After an upgrade from NSS 4 (Comcast) to NSS 5, we lost the ability to share printers and files. The network consisted of
Hard wired HP media center with Vista Home premium
Dell laptop wireless XP PRO SP3
IBM laptop wireless XP PRO SP3
After spending several hours reconfiguring a Home / Small Office network on each computer, reconfiguring the Norton Network to a Full Trust and implementing computer monitoring, I was unable to return the NSS 4 ability to share files and printers. VERY frustrating.
The very last step I tried was to reboot the Linksys E3000 wireless router from maintenance menu. After all the time and effort spent on each machine, the last step was the answer.

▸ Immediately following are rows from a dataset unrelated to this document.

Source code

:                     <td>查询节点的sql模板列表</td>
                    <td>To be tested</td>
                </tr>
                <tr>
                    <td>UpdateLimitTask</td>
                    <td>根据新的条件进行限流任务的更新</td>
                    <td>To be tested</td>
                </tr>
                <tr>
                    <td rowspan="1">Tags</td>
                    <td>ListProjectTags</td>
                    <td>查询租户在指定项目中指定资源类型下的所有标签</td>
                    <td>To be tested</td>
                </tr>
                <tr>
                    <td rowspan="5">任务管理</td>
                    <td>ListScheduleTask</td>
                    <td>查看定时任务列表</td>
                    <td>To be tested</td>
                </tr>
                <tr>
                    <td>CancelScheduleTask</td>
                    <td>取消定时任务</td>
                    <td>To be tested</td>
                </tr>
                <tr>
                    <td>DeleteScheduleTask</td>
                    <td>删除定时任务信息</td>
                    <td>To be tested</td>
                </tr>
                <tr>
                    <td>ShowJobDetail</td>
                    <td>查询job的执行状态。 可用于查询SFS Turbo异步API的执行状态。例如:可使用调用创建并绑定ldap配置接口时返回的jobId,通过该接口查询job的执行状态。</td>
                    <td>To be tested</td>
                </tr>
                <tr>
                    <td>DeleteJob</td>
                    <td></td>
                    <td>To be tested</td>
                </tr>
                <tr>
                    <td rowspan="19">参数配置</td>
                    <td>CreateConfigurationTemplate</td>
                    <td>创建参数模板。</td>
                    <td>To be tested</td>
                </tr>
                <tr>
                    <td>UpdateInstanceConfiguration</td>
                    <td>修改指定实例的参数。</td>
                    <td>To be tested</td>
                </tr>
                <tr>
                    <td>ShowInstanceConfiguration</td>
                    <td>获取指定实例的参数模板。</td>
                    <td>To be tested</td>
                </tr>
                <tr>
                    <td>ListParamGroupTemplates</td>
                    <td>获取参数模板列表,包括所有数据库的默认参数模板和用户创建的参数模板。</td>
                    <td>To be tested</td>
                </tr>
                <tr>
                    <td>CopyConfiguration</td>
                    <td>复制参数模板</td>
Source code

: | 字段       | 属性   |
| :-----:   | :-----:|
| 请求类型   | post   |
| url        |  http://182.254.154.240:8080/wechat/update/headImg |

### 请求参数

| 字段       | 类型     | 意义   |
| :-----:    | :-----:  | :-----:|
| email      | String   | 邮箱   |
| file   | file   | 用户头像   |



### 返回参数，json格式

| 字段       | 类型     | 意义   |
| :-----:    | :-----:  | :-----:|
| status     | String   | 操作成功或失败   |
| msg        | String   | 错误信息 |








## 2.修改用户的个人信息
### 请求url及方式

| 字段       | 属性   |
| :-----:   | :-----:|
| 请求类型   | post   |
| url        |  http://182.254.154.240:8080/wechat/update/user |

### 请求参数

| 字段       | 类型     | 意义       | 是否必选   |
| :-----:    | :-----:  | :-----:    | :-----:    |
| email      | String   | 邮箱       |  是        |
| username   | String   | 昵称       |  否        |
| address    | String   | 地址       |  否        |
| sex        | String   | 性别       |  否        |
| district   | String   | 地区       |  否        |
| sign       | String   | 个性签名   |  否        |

Apparently powering down the router and restarting IS NOT THE SAME function as rebooting from the router maintenance.
I hope that this may help others having networking / sharing problems
After an upgrade from NSS 4 (Comcast) to NSS 5, we lost the ability to share printers and files. The network consisted of
Hard wired HP media center with Vista Home premium
Dell laptop wireless XP PRO SP3
IBM laptop wireless XP PRO SP3
After spending several hours reconfiguring a Home / Small Office network on each computer, reconfiguring the Norton Network to a Full Trust and implementing computer monitoring, I was unable to return the NSS 4 ability to share files and printers. VERY frustrating.
The very last step I tried was to reboot the Linksys E3000 wireless router from maintenance menu. After all the time and effort spent on each machine, the last step was the answer. Apparently powering down the router and restarting IS NOT THE SAME function as rebooting from the router maintenance.
I hope that this may help others having networking / sharing problems
Welcome,
Sorry you had to go the long way around to solve the problem.
The difference in the router boots is like the difference in PC boots - warm - from the keyboard, cold - from the power switch. With the warm boot not everything in memory is erased. This is where the rub comes.
As a suggestion, whenever you are doing things which require multiple reboots, make at least one of them a cold boot. I like to make the last one a cold boot regardless.
Actually, the odd thing here is that the OP is reporting that the cold boot didn't solve the problem, and what finally did was rebooting the router from its software. This certainly isn't intuitive--for the reason you guys note; I'd have thought the same thing. So this is a good tip--and dpdido shoulld perhaps mark their own post as solution so other users encountering something similar can find it!